The main concept, as outlined above, is solid and should be kept:

  • extensible - easy to add new filter modules
  • simple "thumbs-up" / "thumbs-down" decision - but the consequences of a thumbs-down shoule be reconsidered

A spam filter should be easy to use and maintain or it won't be used.

Here are some ideas about what could be made to improve both the main functionality (i.e. catching spam posts) and the maintenance:

Use Counter

It would probably make sense to add a simple use count and a last-used timestamp to every filter rule or filter module (in case the module does not store rules in the database) to keep track of which rules / modules are actually effective.

This should be accompanied by some overview to easily find effective and ineffective rules and modules.

Moderation Option

As explained above, posts that get the "thumbs-down" are deleted immediately. There could be an option to keep flagged posts in a submission queue so that they can be approved by a moderator.

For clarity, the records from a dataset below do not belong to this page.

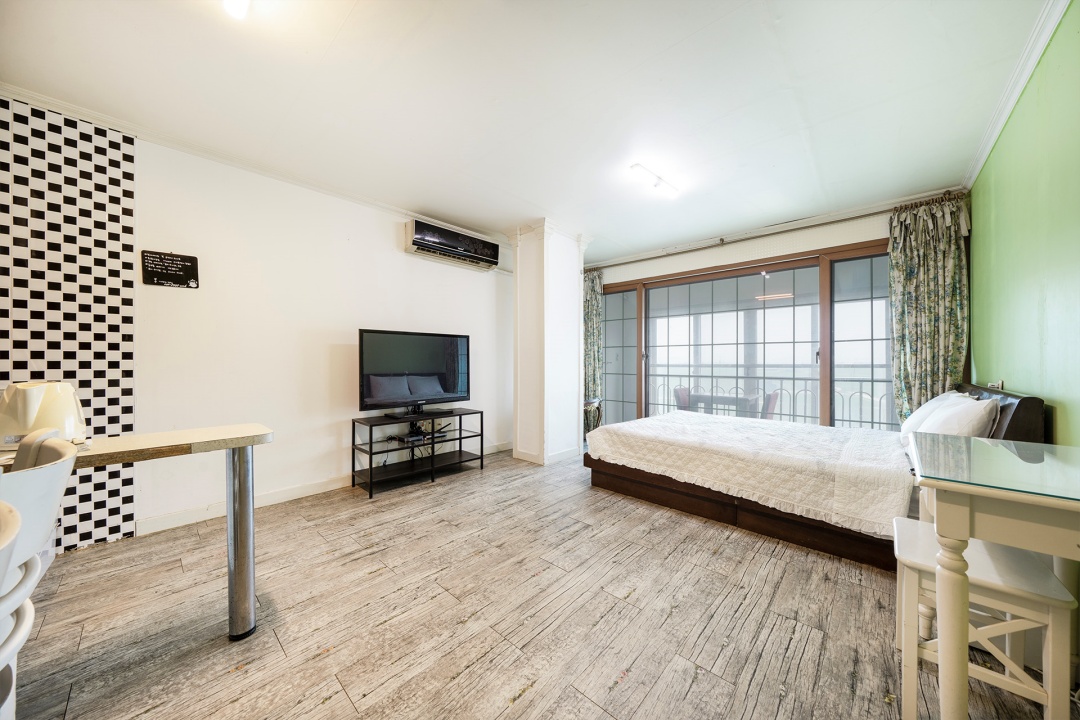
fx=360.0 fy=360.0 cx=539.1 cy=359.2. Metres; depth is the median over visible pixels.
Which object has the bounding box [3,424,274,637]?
table
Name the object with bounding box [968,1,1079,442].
green wall
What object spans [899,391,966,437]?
pillow
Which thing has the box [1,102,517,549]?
left wall
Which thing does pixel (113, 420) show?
tile panel
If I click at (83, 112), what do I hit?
crown molding
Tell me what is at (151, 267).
wall sign
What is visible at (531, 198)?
ceiling
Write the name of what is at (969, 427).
pillow
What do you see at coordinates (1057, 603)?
stool
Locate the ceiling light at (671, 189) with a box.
[629,163,680,197]
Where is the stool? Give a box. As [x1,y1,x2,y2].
[892,516,1077,719]
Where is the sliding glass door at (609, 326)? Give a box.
[595,240,893,430]
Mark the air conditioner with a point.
(421, 231)
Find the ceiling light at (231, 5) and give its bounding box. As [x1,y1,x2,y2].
[223,0,249,18]
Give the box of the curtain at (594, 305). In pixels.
[583,270,604,426]
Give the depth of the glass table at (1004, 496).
0.93 m
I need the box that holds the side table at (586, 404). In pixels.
[582,397,602,437]
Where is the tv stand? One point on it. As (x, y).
(370, 435)
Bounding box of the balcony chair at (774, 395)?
[760,390,779,420]
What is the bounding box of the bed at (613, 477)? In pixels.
[581,384,1046,569]
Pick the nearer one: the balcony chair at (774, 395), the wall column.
the wall column
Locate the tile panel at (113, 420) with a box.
[0,96,136,552]
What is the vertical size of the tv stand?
0.572 m
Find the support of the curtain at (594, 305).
hanging from the curtain rod
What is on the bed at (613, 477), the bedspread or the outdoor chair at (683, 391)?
the bedspread
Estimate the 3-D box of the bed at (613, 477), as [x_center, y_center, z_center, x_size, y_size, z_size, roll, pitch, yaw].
[1.750,0.654,2.873,2.365,0.946,1.805,0,0,42]
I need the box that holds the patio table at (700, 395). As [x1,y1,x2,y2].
[684,391,759,416]
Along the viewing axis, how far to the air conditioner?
3.74 m
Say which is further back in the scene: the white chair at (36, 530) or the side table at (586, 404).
the side table at (586, 404)
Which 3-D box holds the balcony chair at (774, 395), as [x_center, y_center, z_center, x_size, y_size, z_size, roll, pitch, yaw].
[3.046,0.835,5.081,0.512,0.836,0.503,0,0,26]
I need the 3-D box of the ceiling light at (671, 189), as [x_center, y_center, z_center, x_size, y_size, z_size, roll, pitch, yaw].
[0.947,-1.432,2.900,0.118,0.100,0.581,0,0,42]
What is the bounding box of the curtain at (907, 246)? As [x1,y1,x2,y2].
[887,191,970,422]
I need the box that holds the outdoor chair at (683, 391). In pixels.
[673,385,690,410]
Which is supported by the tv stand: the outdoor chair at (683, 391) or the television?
the television
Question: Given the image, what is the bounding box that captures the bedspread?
[584,410,914,537]
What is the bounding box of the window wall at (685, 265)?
[583,191,968,430]
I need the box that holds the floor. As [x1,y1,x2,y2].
[3,448,1076,719]
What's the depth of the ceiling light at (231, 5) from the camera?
1.43 m
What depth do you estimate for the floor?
1.54 m
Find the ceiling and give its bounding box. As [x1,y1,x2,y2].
[0,0,1057,259]
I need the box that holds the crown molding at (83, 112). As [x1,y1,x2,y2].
[1,86,503,243]
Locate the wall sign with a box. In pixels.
[142,249,198,288]
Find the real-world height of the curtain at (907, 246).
2.390 m
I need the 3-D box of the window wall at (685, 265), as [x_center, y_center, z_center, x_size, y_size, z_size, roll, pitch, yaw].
[2.101,-0.152,4.432,4.120,2.591,0.208,0,0,42]
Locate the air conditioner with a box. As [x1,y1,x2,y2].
[405,218,501,269]
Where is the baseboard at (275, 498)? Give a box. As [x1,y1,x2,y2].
[137,442,511,534]
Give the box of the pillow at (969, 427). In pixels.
[916,395,999,439]
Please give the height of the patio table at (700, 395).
0.683 m
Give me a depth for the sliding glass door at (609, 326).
4.10 m
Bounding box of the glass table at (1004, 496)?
[911,432,1079,717]
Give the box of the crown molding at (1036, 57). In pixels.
[962,0,1067,186]
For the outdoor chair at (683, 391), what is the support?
on the ground
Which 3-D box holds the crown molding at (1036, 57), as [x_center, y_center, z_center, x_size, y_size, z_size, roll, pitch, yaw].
[1.900,-1.445,1.209,0.073,0.078,4.321,0,0,42]
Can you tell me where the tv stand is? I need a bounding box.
[350,407,485,497]
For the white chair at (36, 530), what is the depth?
0.81 m
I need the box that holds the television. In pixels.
[357,328,471,416]
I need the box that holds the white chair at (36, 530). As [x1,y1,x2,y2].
[0,434,77,719]
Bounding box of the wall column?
[511,221,589,465]
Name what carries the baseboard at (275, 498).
attached to the left wall at (379, 238)

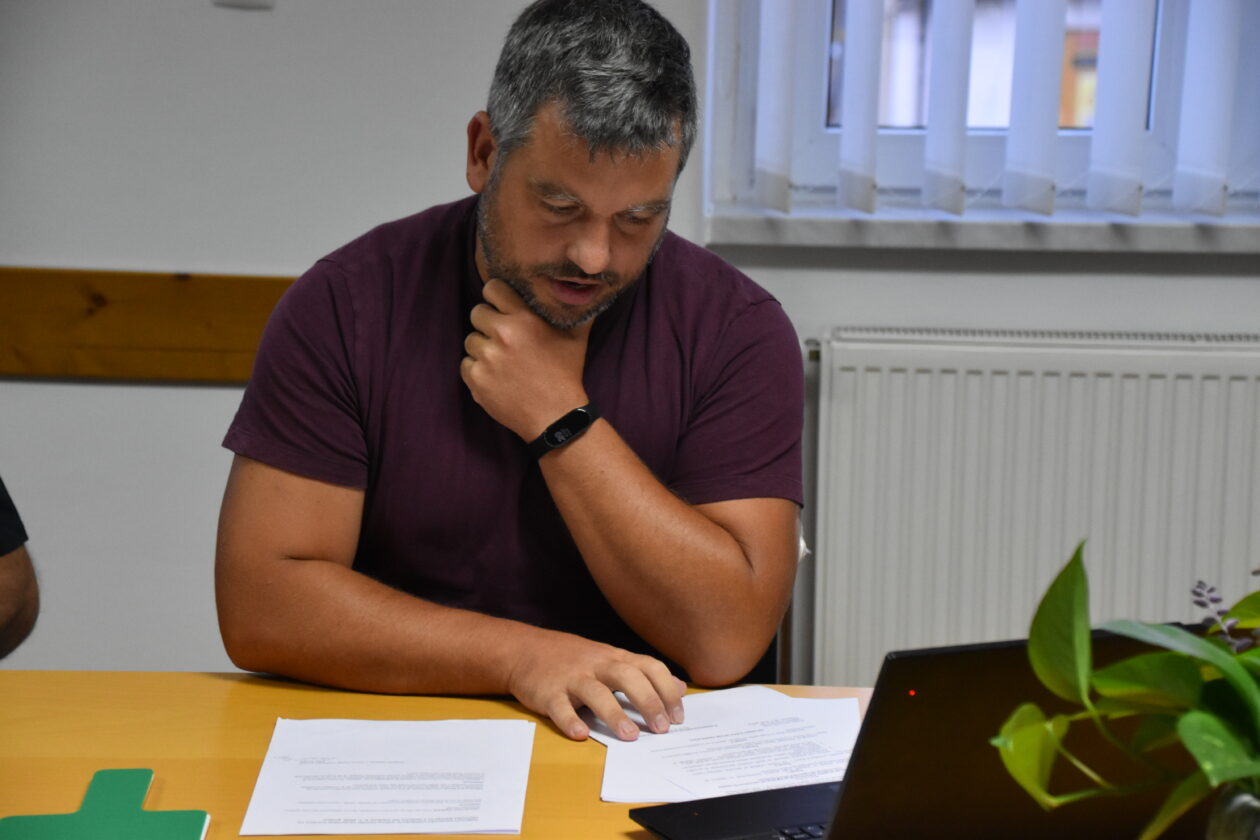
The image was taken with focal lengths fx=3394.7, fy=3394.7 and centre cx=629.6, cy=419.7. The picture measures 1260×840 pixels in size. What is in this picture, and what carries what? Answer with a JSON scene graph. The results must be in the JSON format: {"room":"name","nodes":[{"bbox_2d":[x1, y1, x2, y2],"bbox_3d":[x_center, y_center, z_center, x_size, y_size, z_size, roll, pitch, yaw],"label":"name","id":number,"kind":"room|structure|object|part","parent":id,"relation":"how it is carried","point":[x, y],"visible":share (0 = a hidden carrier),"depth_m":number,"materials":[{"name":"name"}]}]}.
{"room":"office","nodes":[
{"label":"office","id":0,"kind":"room"},
{"bbox_2d":[1,0,1259,690],"bbox_3d":[0.030,-0.701,4.458,5.890,2.815,0.192,1,10,1],"label":"wall","id":1,"kind":"structure","parent":0,"point":[834,312],"depth_m":4.48,"materials":[{"name":"white paint"}]},
{"bbox_2d":[0,268,297,382],"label":"wooden rail","id":2,"kind":"object","parent":1,"relation":"attached to","point":[193,322],"visible":0.46,"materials":[{"name":"brown wood"}]},
{"bbox_2d":[212,0,275,9],"bbox_3d":[-0.499,-0.599,4.378,0.070,0.123,0.013,1,10,1],"label":"wall switch","id":3,"kind":"object","parent":1,"relation":"attached to","point":[250,1],"visible":0.96,"depth_m":4.39,"materials":[{"name":"white"}]},
{"bbox_2d":[699,205,1259,254],"bbox_3d":[0.693,-0.255,4.530,1.177,0.050,0.128,1,10,1],"label":"window sill","id":4,"kind":"structure","parent":1,"relation":"attached to","point":[792,233],"depth_m":4.49,"materials":[{"name":"white stone"}]},
{"bbox_2d":[705,0,1259,224],"bbox_3d":[0.709,-0.965,4.613,1.177,1.395,0.142,1,10,1],"label":"window","id":5,"kind":"structure","parent":1,"relation":"in","point":[824,140],"depth_m":4.69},
{"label":"window glass","id":6,"kind":"part","parent":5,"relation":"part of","materials":[{"name":"glass"}]},
{"bbox_2d":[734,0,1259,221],"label":"vertical blind","id":7,"kind":"object","parent":5,"relation":"attached to","point":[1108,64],"visible":0.94,"depth_m":4.49,"materials":[{"name":"white fabric"}]},
{"bbox_2d":[799,327,1259,688],"bbox_3d":[0.747,0.226,4.536,1.102,0.664,0.075,1,10,1],"label":"radiator","id":8,"kind":"object","parent":1,"relation":"attached to","point":[1063,385],"visible":0.79,"depth_m":4.48,"materials":[{"name":"white metal"}]},
{"label":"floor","id":9,"kind":"structure","parent":0,"visible":0},
{"bbox_2d":[0,477,40,659],"bbox_3d":[-0.883,0.142,3.116,0.601,0.976,0.686,8,12,35],"label":"person","id":10,"kind":"object","parent":9,"relation":"on","point":[11,581],"visible":0.85,"depth_m":3.19},
{"bbox_2d":[0,672,879,839],"bbox_3d":[-0.234,0.687,2.449,2.251,0.753,1.093,1,10,1],"label":"table","id":11,"kind":"object","parent":9,"relation":"on","point":[176,674],"visible":0.45,"depth_m":2.71,"materials":[{"name":"wood"}]},
{"bbox_2d":[0,769,212,839],"bbox_3d":[-0.375,0.297,2.392,0.147,0.013,0.271,1,10,1],"label":"green card","id":12,"kind":"object","parent":11,"relation":"on","point":[159,826],"visible":0.99,"depth_m":2.43,"materials":[{"name":"green"}]},
{"bbox_2d":[239,717,537,839],"bbox_3d":[-0.177,0.271,2.583,0.204,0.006,0.285,1,10,1],"label":"paper","id":13,"kind":"object","parent":11,"relation":"on","point":[289,767],"visible":0.98,"depth_m":2.57,"materials":[{"name":"white paper"}]},
{"bbox_2d":[586,684,865,804],"bbox_3d":[0.077,0.256,2.681,0.226,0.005,0.281,1,10,1],"label":"paper","id":14,"kind":"object","parent":11,"relation":"on","point":[671,735],"visible":0.7,"depth_m":2.67,"materials":[{"name":"white paper"}]},
{"bbox_2d":[621,629,1213,839],"bbox_3d":[0.233,0.225,2.349,0.363,0.195,0.311,-4,11,-26],"label":"laptop","id":15,"kind":"object","parent":11,"relation":"on","point":[1014,689],"visible":0.61,"depth_m":2.29,"materials":[{"name":"black metal"}]},
{"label":"keyboard","id":16,"kind":"part","parent":15,"relation":"part of","materials":[{"name":"black plastic"}]},
{"bbox_2d":[1206,786,1259,839],"bbox_3d":[0.404,0.288,2.077,0.113,0.126,0.107,1,10,1],"label":"glass vase","id":17,"kind":"object","parent":11,"relation":"on","point":[1226,836],"visible":0.82,"depth_m":2.05,"materials":[{"name":"glass"}]},
{"bbox_2d":[992,541,1259,839],"bbox_3d":[0.414,0.199,1.985,0.368,0.296,0.334,8,12,35],"label":"potted plant","id":18,"kind":"object","parent":17,"relation":"in","point":[1076,642],"visible":1,"depth_m":1.99,"materials":[{"name":"green plant"}]},
{"bbox_2d":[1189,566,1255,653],"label":"lavender sprig","id":19,"kind":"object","parent":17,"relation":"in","point":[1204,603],"visible":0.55,"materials":[{"name":"purple plant"}]},
{"bbox_2d":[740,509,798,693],"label":"chair","id":20,"kind":"object","parent":9,"relation":"on","point":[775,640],"visible":0.04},
{"bbox_2d":[211,0,804,748],"bbox_3d":[-0.093,0.070,3.105,0.539,0.867,0.598,1,10,1],"label":"man","id":21,"kind":"object","parent":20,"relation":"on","point":[496,253],"visible":0.99,"depth_m":2.99}
]}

There are some problems with this idea, though:

  • due to the amount of spam, this could lead to a very long moderation queue
  • Spam-X does not currently know what type the post is. In other words, Spam-X only sees the content of the post (and meta information like the HTTP headers) but it does not know whether it is a story, a comment, or some sort of post for a plugin (e.g. a forum post). This information would be needed, though, to push the post into the proper moderation queue.


List Views

This is more of a technical detail: Geeklog provides list views that are sortable and can be searched. These are not currently used by the Spam-X plugin but would help make long lists of filter rules more maintainable.


Level of Difficulty

medium to high